--- Material to process ---

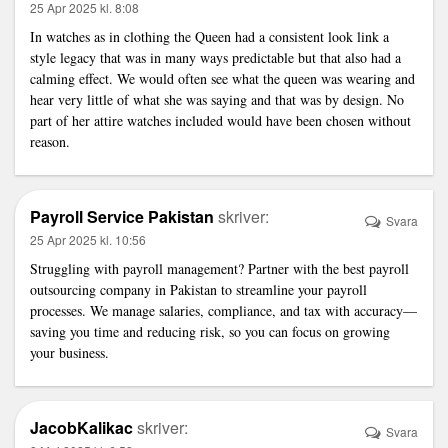
25 Apr 2025 kl. 8:08
In watches as in clothing the Queen had a consistent look
link
a
style legacy that was in many ways predictable but that also had a
calming effect. We would often see what the queen was wearing and
hear very little of what she was saying and that was by design. No
part of her attire watches included would have been chosen without
reason.
Payroll Service Pakistan
skriver:
Svara
25 Apr 2025 kl. 10:56
Struggling with payroll management? Partner with the
best payroll
outsourcing company in Pakistan
to streamline your payroll
processes. We manage salaries, compliance, and tax with accuracy—
saving you time and reducing risk, so you can focus on growing
your business.
JacobKalikac
skriver:
Svara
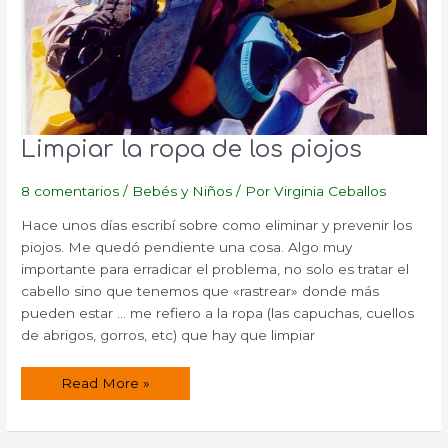
Limpiar la ropa de los piojos
8 comentarios
/
Bebés y Niños
/ Por
Virginia Ceballos
Hace unos días escribí sobre como eliminar y prevenir los
piojos. Me quedó pendiente una cosa. Algo muy
importante para erradicar el problema, no solo es tratar el
cabello sino que tenemos que «rastrear» donde más
pueden estar … me refiero a la ropa (las capuchas, cuellos
de abrigos, gorros, etc) que hay que limpiar
Limpiar
Read More »
la
ropa
de
los
piojos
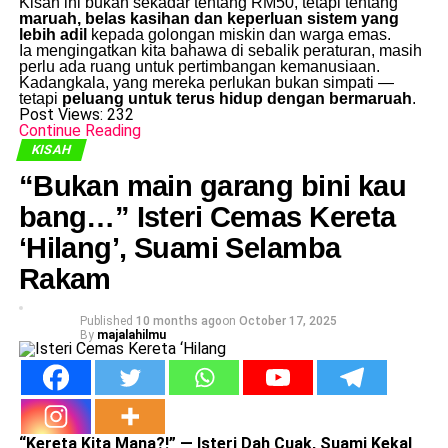
Kisah ini bukan sekadar tentang RM50, tetapi tentang
maruah, belas kasihan dan keperluan sistem yang
lebih adil
kepada golongan miskin dan warga emas.
Ia mengingatkan kita bahawa di sebalik peraturan, masih
perlu ada ruang untuk pertimbangan kemanusiaan.
Kadangkala, yang mereka perlukan bukan simpati —
tetapi
peluang untuk terus hidup dengan bermaruah
.
Post Views:
232
Continue Reading
KISAH
“Bukan main garang bini kau
bang…” Isteri Cemas Kereta
‘Hilang’, Suami Selamba
Rakam
Published
10 months ago
on
October 17, 2025
By
majalahilmu
“Kereta Kita Mana?!” — Isteri Dah Cuak, Suami Kekal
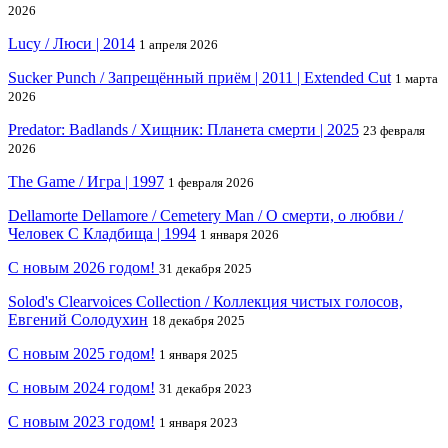
2026
Lucy / Люси | 2014
1 апреля 2026
Sucker Punch / Запрещённый приём | 2011 | Extended Cut
1 марта
2026
Predator: Badlands / Хищник: Планета смерти | 2025
23 февраля
2026
The Game / Игра | 1997
1 февраля 2026
Dellamorte Dellamore / Cemetery Man / О смерти, о любви /
Человек С Кладбища | 1994
1 января 2026
С новым 2026 годом!
31 декабря 2025
Solod's Clearvoices Collection / Коллекция чистых голосов,
Евгений Солодухин
18 декабря 2025
С новым 2025 годом!
1 января 2025
С новым 2024 годом!
31 декабря 2023
С новым 2023 годом!
1 января 2023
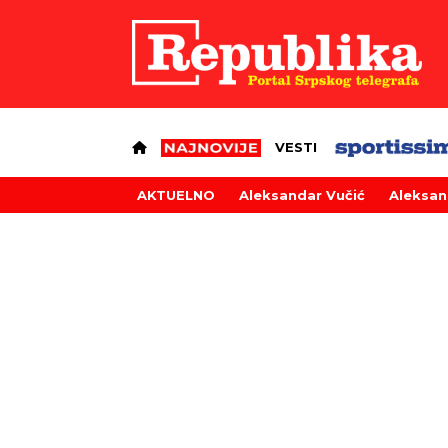
VESTI
AKTUELNO
Aleksandar Vučić
Aleksan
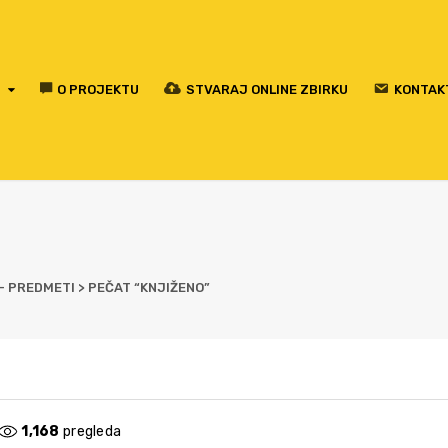
O PROJEKTU
STVARAJ ONLINE ZBIRKU
KONTAK
 - PREDMETI
>
PEČAT “KNJIŽENO”
1,168
pregleda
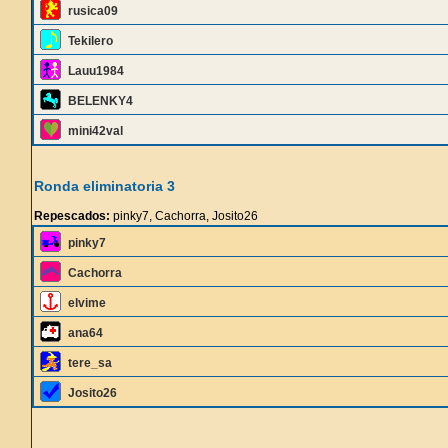
rusica09
Tekilero
Lauu1984
BELENKY4
mini42val
Ronda eliminatoria 3
Repescados:
pinky7, Cachorra, Josito26
pinky7
Cachorra
elvime
ana64
tere_sa
Josito26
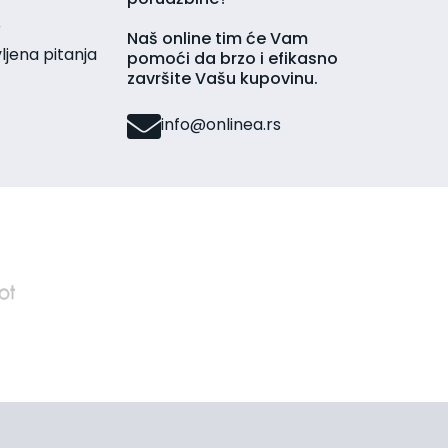
r
Naš online tim će Vam
jena pitanja
pomoći da brzo i efikasno
završite Vašu kupovinu.
info@onlinea.rs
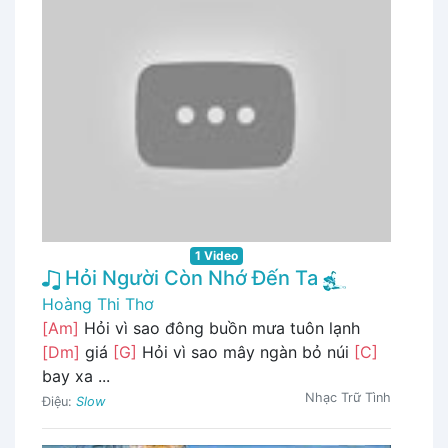
1 Video
Hỏi Người Còn Nhớ Đến Ta
Hoàng Thi Thơ
[Am]
Hỏi vì sao đông buồn mưa tuôn lạnh
[Dm]
giá
[G]
Hỏi vì sao mây ngàn bỏ núi
[C]
bay xa ...
Nhạc Trữ Tình
Điệu:
Slow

---

» **Goal of the exercise**:
Please give back exactly the lines from the first line of the records above through the line containing "processes. We manage", only those and both included, with the pictures removed.

» **Worked solution**:
25 Apr 2025 kl. 8:08
In watches as in clothing the Queen had a consistent look
link
a
style legacy that was in many ways predictable but that also had a
calming effect. We would often see what the queen was wearing and
hear very little of what she was saying and that was by design. No
part of her attire watches included would have been chosen without
reason.
Payroll Service Pakistan
skriver:
Svara
25 Apr 2025 kl. 10:56
Struggling with payroll management? Partner with the
best payroll
outsourcing company in Pakistan
to streamline your payroll
processes. We manage salaries, compliance, and tax with accuracy—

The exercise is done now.